(Source document Opens)
On Tuesday June 8th, the Content Delivery Network Fastly experienced an outage that made large swaths of the web unavailable for nearly an hour. To focus on the positive, this outage can serve as a wakeup call for Observability teams, because it shows how much modern sites depend on resources beyond their immediate control, and how hard it is to "observe" these kinds of issues with an incomplete Observability mindset. In this blog post, I will talk about the Fastly outage, examine how traditional monitoring technologies would have responded to that outage, and show how adopting Digital Experience Monitoring inside your Observability practice is crucial to detecting and responding to these types of issues.
Inside a CDN Outage
Fastly is a Content Delivery Network (CDN). While today’s CDNs serve many different functions, their primary job is to cache copies of a website's content or resources in data centers around the world, so that this data is geographically closer to a website's visitors when they request it, thus reducing the latency and improving performance. CDNs do this by sitting "in front" of a website or API. For example, when someone accesses splunk.com, the requests for this site’s images, CSS, fonts, and perhaps even its HTML markup are all served by the CDN instead of by the origin server.
In the diagram below, we can see how the CDN sits between the site visitor and the origin server. When the browser requests main.js, the CDN already has a copy, and returns it more quickly than the origin server would have. When the browser makes an API call, the CDN passes that request through to the origin server.
On Tuesday, due to an internal issue, Fastly could not respond to any requests. These requests didn't pass through to the origin server so it couldn’t service those requests either. The diagram below illustrates this breakdown:
What a User Experiences During a CDN Outage
The Splunk Observability team has a sample online store, BroomsToGo, that was actually impacted by the CDN outage this week. It runs on Shopify, which uses Fastly, so I was able to use our Observability tools to see first-hand what users experienced. Below is a waterfall chart from Splunk Synthetic Monitoring that shows the requests the browser made when it tried to load BroomsToGo:
What an Incomplete Observability Practice Sees During a CDN Outage
Consider the impact if BroomsToGo were a legitimate store, instead of a fun sample application. Would the team have been able to detect this issue using only a few of the traditional monitoring tools?
(Source document Closes)
(Entries shown Opens)
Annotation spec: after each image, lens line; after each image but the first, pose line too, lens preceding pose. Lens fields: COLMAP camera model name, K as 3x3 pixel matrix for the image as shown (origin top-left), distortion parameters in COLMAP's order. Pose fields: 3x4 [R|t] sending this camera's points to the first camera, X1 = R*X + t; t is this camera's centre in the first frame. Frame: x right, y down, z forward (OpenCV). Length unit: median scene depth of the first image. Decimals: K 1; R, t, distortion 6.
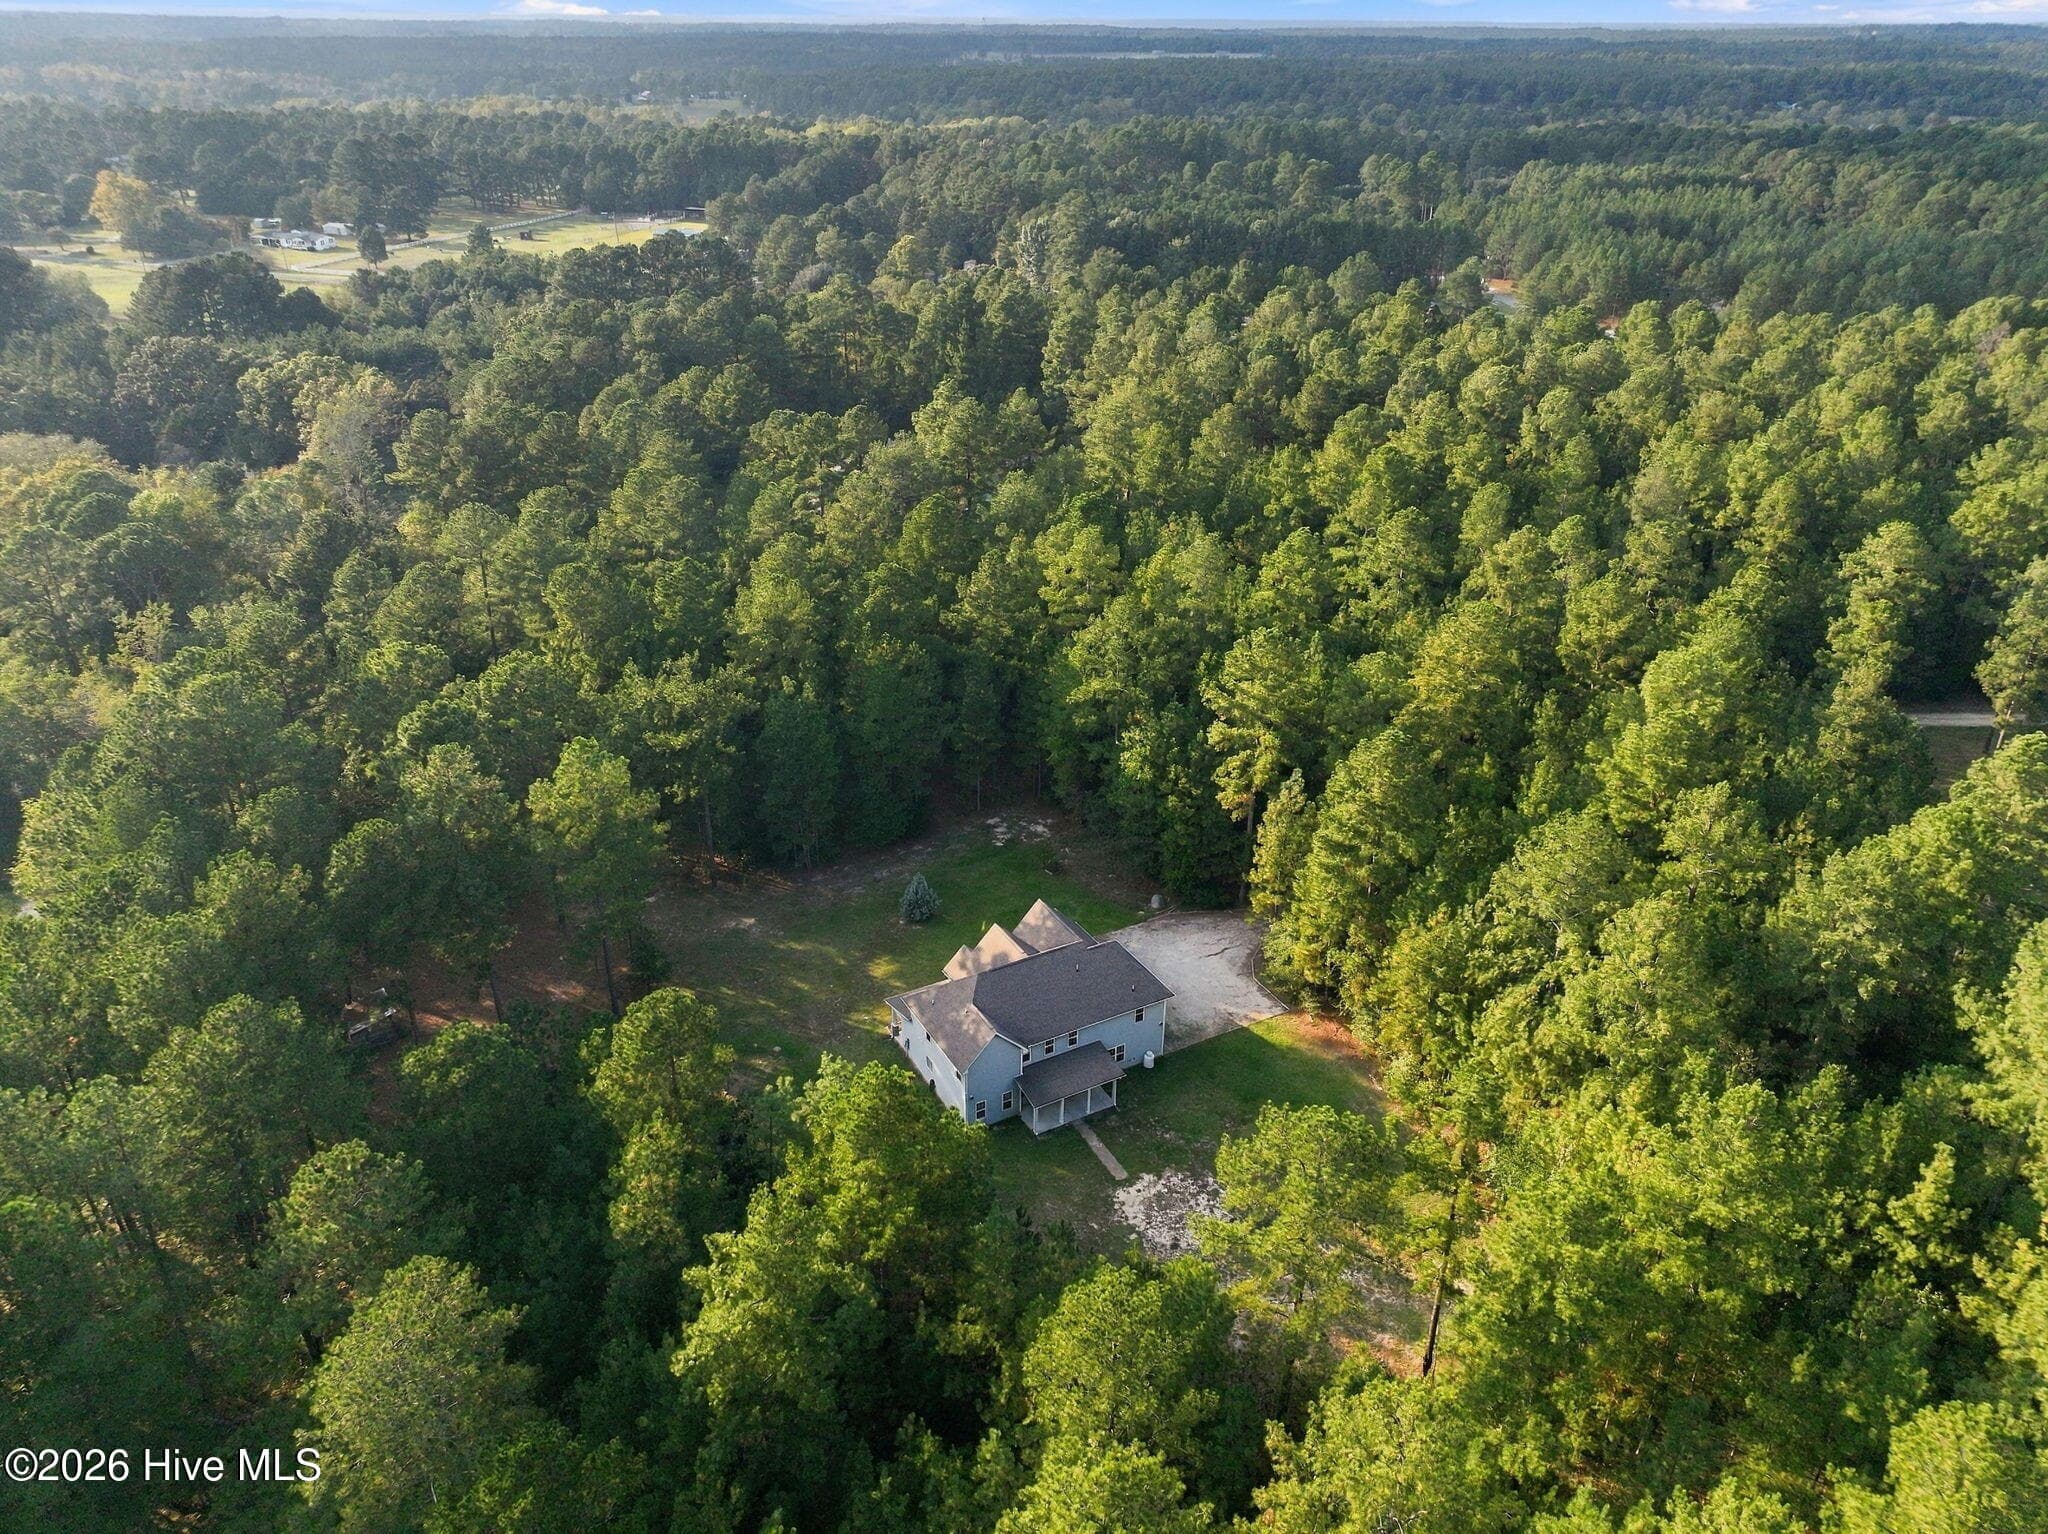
lens RADIAL K [[1436.6, 0, 1024.0], [0, 1436.6, 767.0], [0, 0, 1]] dist [0.009679, 0.008590]
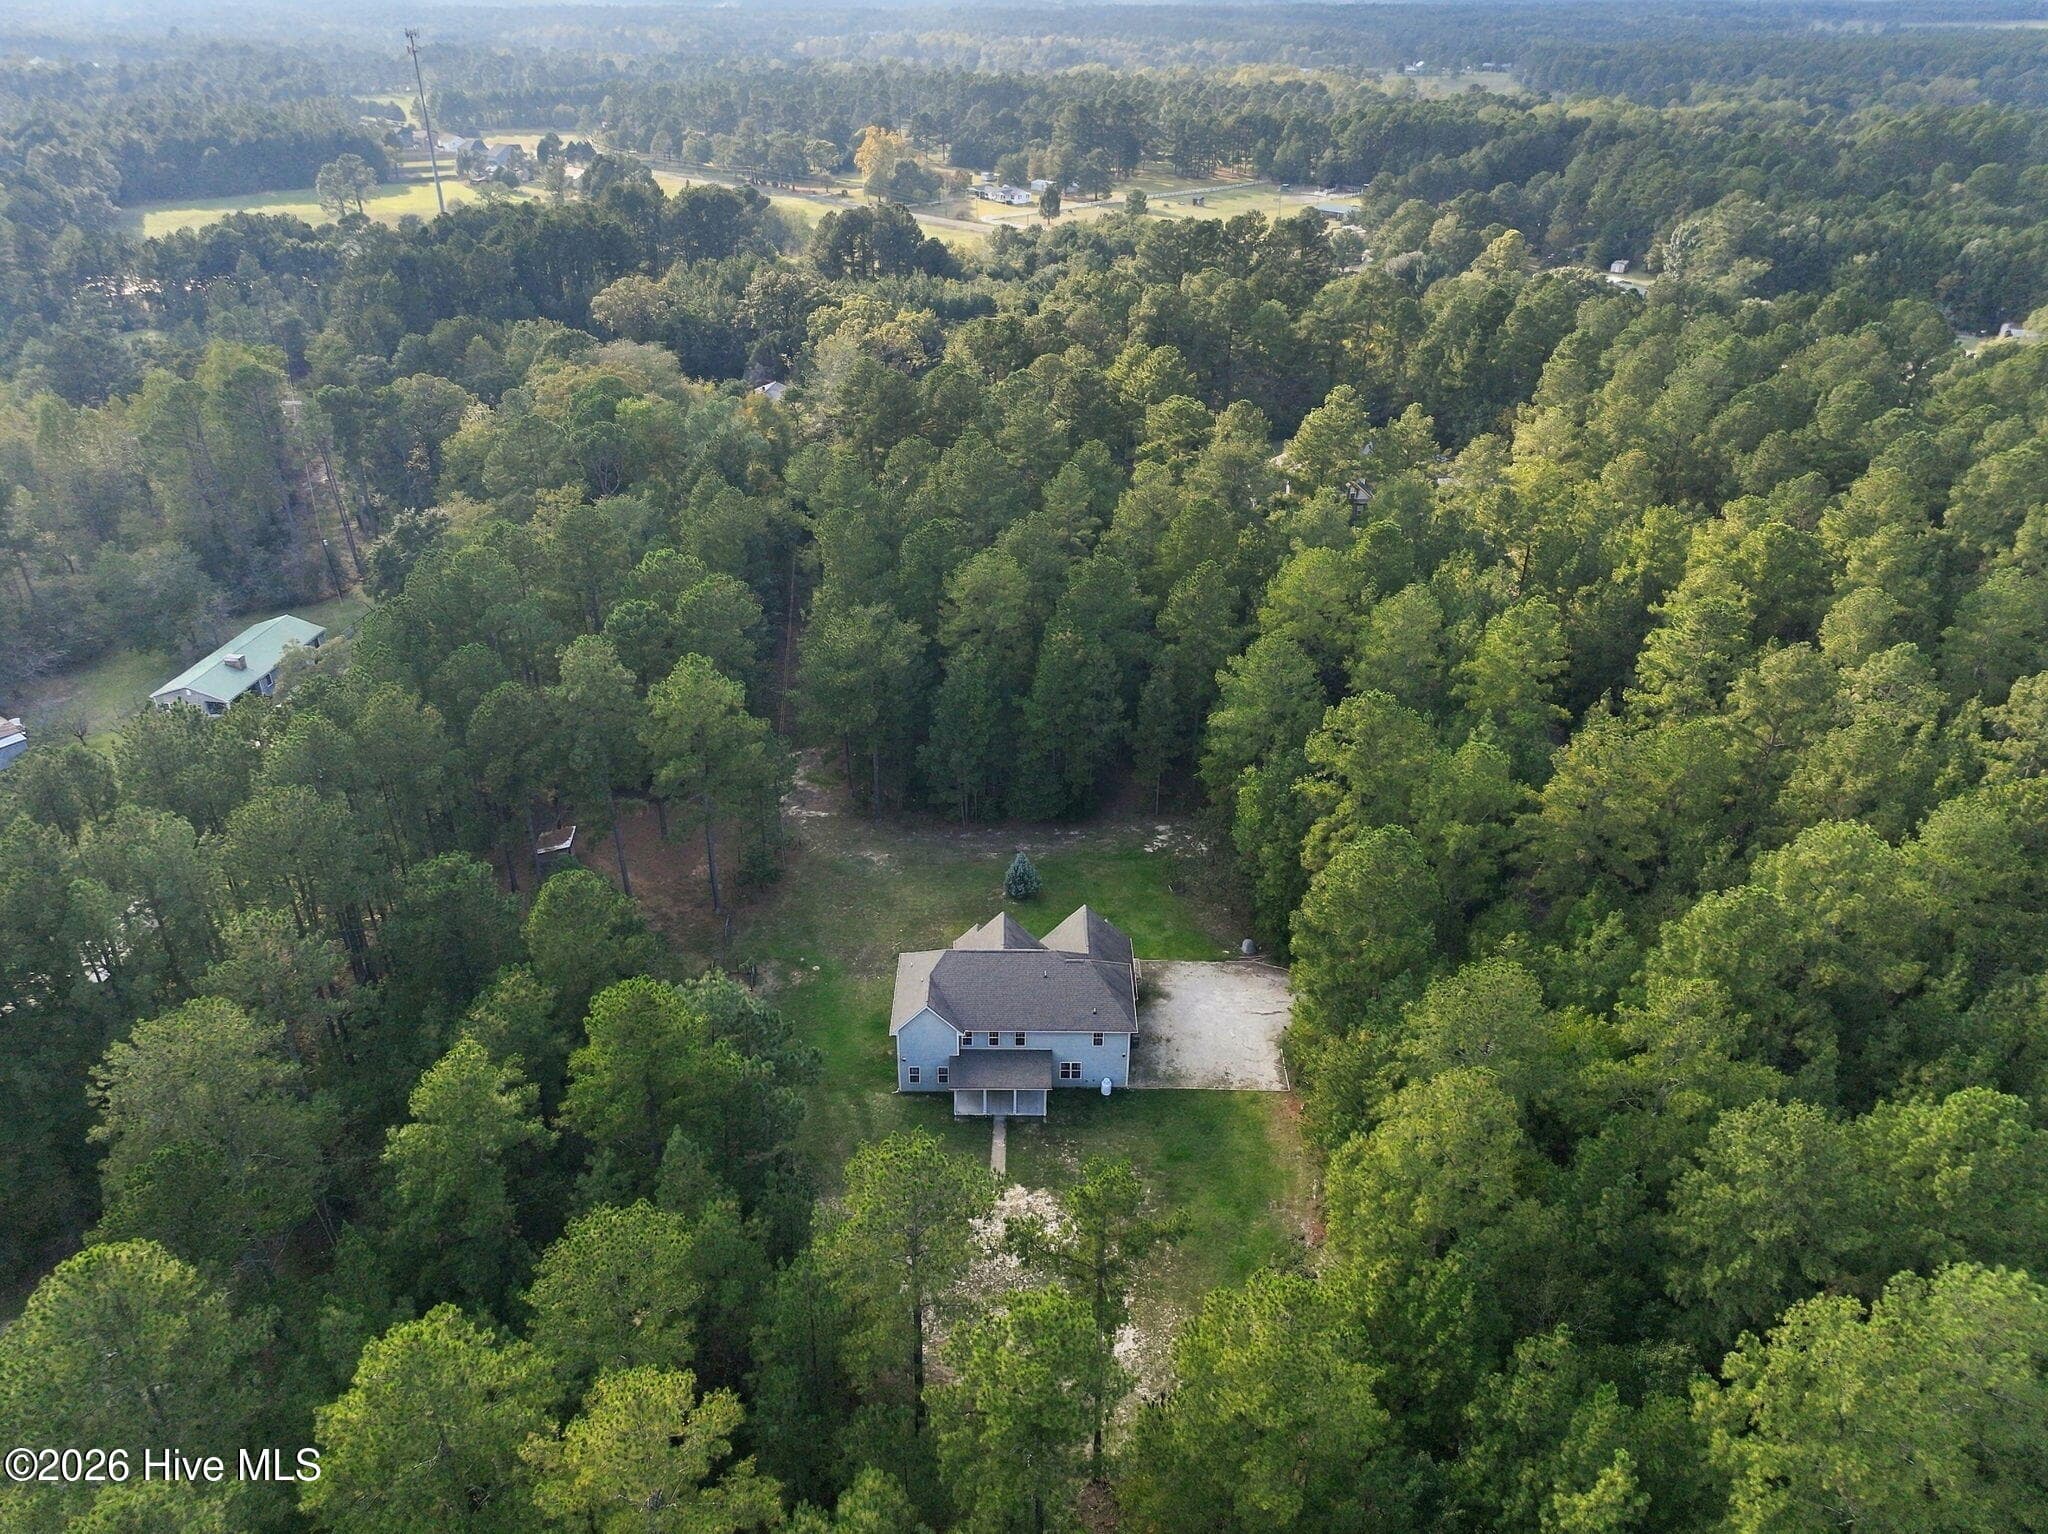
lens RADIAL K [[1436.6, 0, 1024.0], [0, 1436.6, 767.0], [0, 0, 1]] dist [0.009679, 0.008590]
pose [[0.876291, 0.232081, -0.422199, 0.362506], [-0.224131, 0.972102, 0.069168, -0.060553], [0.426473, 0.034017, 0.903861, 0.060765]]
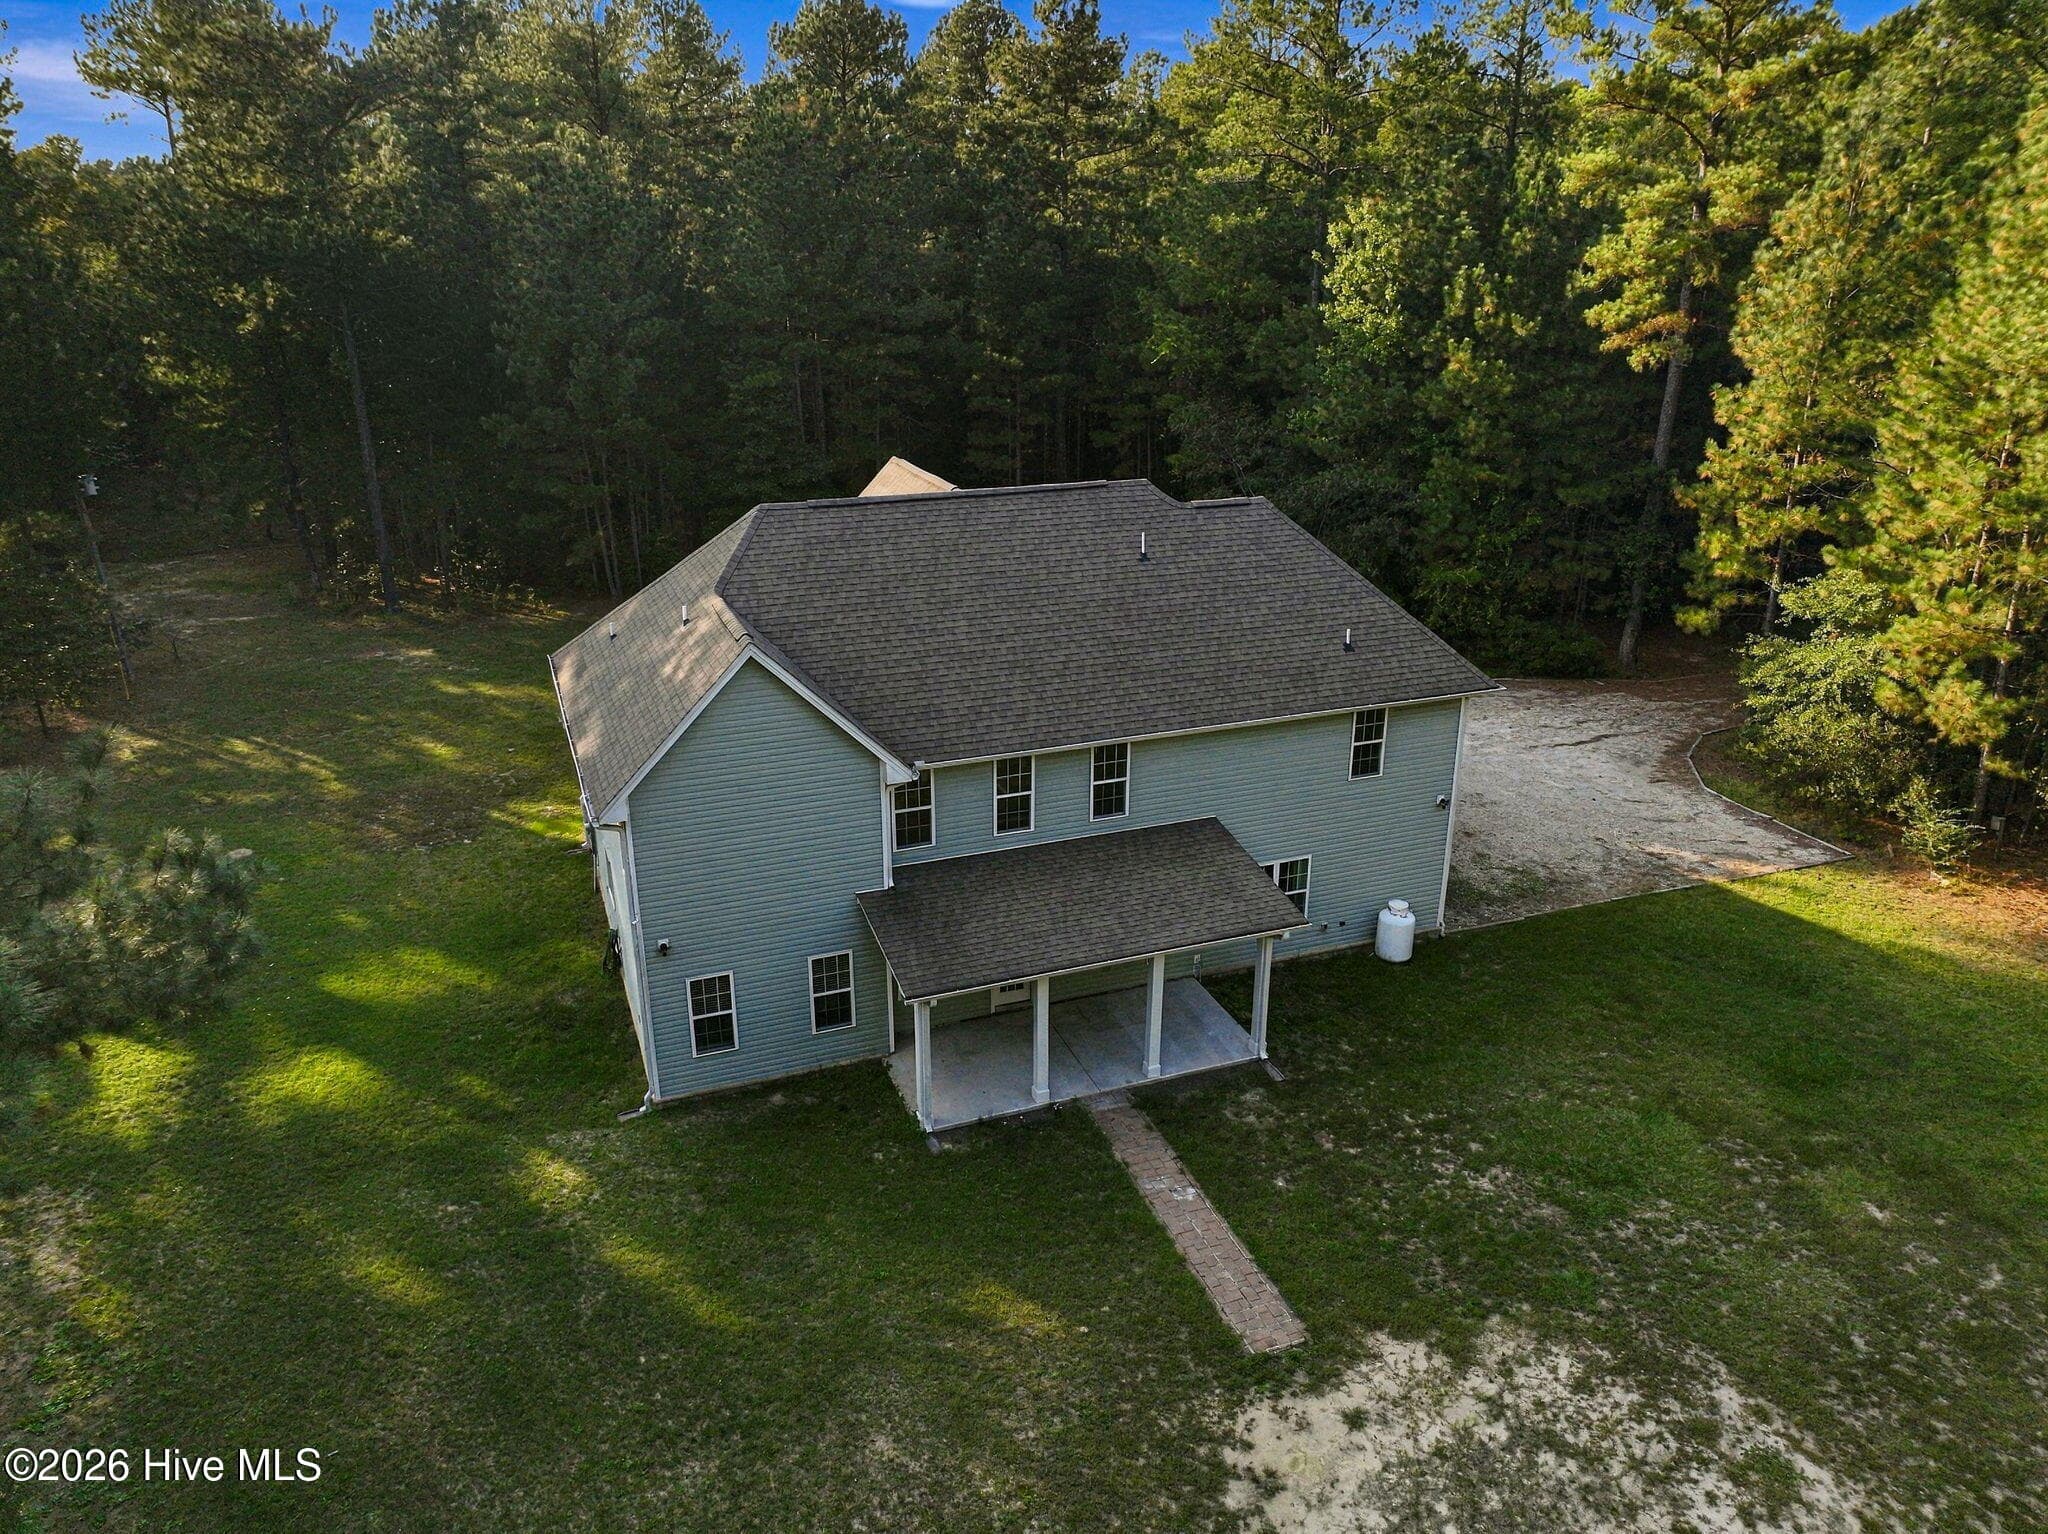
lens RADIAL K [[1436.6, 0, 1024.0], [0, 1436.6, 767.0], [0, 0, 1]] dist [0.009679, 0.008590]
pose [[0.989520, 0.035211, -0.140039, 0.047465], [-0.051072, 0.992470, -0.111332, 0.184631], [0.135064, 0.117317, 0.983867, 0.633136]]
(Entries shown Closes)
Activity A:
Answer from the Fastly outage article:
(i) On what date did the outage occur?
(ii) What platform does the BroomsToGo store run on?
(iii) What does the CDN do when the browser makes an API call?
Activity B:
Write a continuation of the Fastly outage article, starting after its final sentence.
The material has no connection to the Fastly outage article.

Written answer A:
(i) Tuesday, June 8th.
(ii) Shopify.
(iii) It passes the request through to the origin server.

Written answer B:
Imagine Melanie, an SRE for BroomsToGo, who is sipping her coffee when Ethan from Bizdev calls in a panic: "The website is down! No one can check out! We are losing thousands of sales!"
Impossible! Melanie thinks as she pulls up her traditional monitoring tools. Everything is green. There are no alerts posted in the Ops channel in Slack. Surely her infrastructure or application monitors would have detected something?
Unfortunately not. The CDN is sitting in front of some or all of the application. A CDN failure therefore impacts the ability to "observe" the outage via traditional means. Here is how traditional monitoring tools would have handled this outage
- Traditional Infrastructure Monitoring (IM): IM provides insights on the health of your infrastructure, such as containers, servers, or cloud resources. Since a CDN outage prevents most, if not all, visitor traffic from accessing your infrastructure, SRE teams using IM would have seen green dashboards with no issues. No company-controlled infrastructure was stressed.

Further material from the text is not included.